Problem requirements —
Continue the notes on setting up and running the JHipster-based app, starting right after their final paragraph on user and authority nodes.

Text provided —

┄┄┄┄┄┄

Some running instructions on the fly.
This project is based on the coolest seed app JHipster !!!!. More about it here (http://jhipster.github.io/).
Make sure you have Maven and Node installed. Clone this repo and in the root directory of your clone give:
bower install
npm install
then
mvn spring-boot:run
Play with this app at http://localhost:8080/
Finally if you need grunt server (so you can live-reload changes on the front-end)
To have this at http://localhost:8080/ change the file Gruntfile.js line 85 from 0.0.0.0 to localhost and give
grunt server
- User Nodes and Authority Nodes
The users that can login in JHipster application are represented as nodes and they are connected to nodes Authorities that they represent the rights (roles) of the users in our application. Although this could have been represented as an array of Strings property on node Users we follow the same convention used in JHipster (MySQL and Mongo)and create also Authorities separately as entities in case future application requirements may need to interconnect other type of nodes to authorities nodes as well.

┄┄┄┄┄┄

Data supplied —
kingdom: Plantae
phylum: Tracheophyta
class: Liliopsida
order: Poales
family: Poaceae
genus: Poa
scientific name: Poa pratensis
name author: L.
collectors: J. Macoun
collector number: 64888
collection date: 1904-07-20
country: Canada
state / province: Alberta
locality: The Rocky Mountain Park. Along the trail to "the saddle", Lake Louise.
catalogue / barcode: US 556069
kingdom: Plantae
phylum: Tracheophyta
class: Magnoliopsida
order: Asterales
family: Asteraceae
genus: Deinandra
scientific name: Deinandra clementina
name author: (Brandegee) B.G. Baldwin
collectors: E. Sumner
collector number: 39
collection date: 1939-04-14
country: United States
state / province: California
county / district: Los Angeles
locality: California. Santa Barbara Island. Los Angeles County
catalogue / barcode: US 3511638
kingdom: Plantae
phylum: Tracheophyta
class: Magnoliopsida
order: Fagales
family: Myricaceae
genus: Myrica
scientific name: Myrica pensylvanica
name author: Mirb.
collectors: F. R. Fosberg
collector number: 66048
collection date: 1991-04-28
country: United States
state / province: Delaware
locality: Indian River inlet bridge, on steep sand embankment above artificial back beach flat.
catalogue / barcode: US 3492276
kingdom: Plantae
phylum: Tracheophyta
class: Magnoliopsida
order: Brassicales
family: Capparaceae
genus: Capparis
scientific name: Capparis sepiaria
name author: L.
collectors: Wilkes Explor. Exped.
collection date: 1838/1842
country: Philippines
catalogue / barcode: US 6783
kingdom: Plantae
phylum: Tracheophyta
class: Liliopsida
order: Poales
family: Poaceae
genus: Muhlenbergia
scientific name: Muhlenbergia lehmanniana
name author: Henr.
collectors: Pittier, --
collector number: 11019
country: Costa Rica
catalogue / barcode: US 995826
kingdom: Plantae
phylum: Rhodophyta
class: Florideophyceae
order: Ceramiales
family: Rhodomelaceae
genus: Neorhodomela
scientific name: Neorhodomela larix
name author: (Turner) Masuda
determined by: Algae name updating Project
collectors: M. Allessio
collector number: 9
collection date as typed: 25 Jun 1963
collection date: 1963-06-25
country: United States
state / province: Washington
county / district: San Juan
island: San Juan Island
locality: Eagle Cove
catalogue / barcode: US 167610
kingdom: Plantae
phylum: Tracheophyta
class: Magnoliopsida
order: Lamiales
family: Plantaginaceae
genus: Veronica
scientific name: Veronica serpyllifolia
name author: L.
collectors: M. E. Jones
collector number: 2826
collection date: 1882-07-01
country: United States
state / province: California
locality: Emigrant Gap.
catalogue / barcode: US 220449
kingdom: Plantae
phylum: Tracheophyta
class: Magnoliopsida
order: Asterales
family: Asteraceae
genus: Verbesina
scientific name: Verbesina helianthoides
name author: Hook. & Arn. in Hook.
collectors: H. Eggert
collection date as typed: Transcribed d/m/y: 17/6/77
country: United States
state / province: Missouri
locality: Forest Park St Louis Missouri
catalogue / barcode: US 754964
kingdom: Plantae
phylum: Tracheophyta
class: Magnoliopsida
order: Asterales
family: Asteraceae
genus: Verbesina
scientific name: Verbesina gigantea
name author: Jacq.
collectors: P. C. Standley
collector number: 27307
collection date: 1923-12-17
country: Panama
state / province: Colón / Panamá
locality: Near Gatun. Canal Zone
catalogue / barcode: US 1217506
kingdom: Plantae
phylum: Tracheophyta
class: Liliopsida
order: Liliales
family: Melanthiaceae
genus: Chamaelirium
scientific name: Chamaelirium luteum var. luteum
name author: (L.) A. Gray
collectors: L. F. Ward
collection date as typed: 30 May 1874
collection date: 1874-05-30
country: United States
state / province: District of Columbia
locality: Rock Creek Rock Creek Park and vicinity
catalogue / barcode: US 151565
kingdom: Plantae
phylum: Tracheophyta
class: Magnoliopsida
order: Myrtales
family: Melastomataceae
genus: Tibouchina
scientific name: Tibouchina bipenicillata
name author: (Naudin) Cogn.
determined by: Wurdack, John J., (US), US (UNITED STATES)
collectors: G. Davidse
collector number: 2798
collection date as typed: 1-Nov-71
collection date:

┄┄┄┄┄┄

Your response —
- Persistent Token Nodes
These nodes represent the session of a user and they contain a series property for security authentication checks, which is refreshed by the security filter every time a request from a user is invoked to our application. The series and token value are stored in a cookie and they are checked by methods in CustomPersistentRememberMeServices class. The persistent tokens nodes are connected to Users also.
- PersistentAuditEvent and PersistentAuditEventData Nodes
These nodes are managed by the Spring Boot actuator for audit reporting. The persistentAuditEvent node should have a property PersistentAuditEventData Map<String, String> I chose to represent this as a different node although it would be possible to represent it as an array of Strings where each array entry is a string that can be split to two different strings using a special delimiter.